Prof. Dr. Armin von Gunten - SK
What made you decide to apply for a grant at the Leading House Asia?
We have established prior contact with KAIST in the area of stress monitoring using wearable micro-sensors. We wanted to expand on this collaboration in the framework of SNSF/NSF South Korea joint project. The idea was to come up with marketable clinical product for monitoring stress at “emotional workplaces” (EW).
How did you secure a research partner?
Our main collaborator, Prof. Dr. Young-Ho Cho, visited CHUV twice to get acquainted with our model of stress to be implemented using his skin stress patches. At the end the collaboration included:
South Korea: KAIST (University), SNUBH (Hospital), SEIL (Company)
Switzerland: CHUV (University Hospital), CAAS (Company), HES-SO (Higher Education).
We secured our collaboration via prior existing contacts.
How would you describe your experience of the programme?
The collaboration progress very smoothly at the time due to the common focus on stress level predictions in EW. We were invited to deliver three research talks in addition to meeting the entire KAIST research team and they laboratories. The KAIST partners demonstrated their stress patches.

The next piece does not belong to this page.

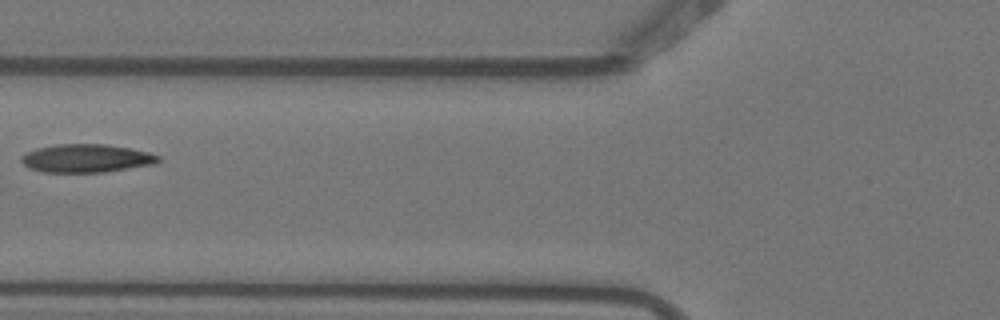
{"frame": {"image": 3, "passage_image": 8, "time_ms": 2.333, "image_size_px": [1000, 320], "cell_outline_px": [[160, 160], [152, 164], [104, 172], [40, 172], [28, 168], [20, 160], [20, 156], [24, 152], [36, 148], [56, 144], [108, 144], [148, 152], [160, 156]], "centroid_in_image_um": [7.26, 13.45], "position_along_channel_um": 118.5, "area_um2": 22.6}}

Public Lectures Delivered at KAIST (20, 21 and 22 November 2018):
1. Objective Indexing of Psychiatric Disorders and Spectral Theory of Stress
2. Predictive Theory of Human Stress and Its Applications: A Geometric Approach
3. Merging microelectronics, high level mathematics and Neuroscience
What role did the Leading House Asia play in the programme?
The Korean partners was to develop an ultra-thin, multi-channel sensor that will have good wearing comfort for use in daily-life for both healthy workers and patients, including the elderly.
What were the impacts you made through the project/partners/individual?
We achieved a marge of our algorithms with Korean sensors and their imbedding into their hardware for near real time processing.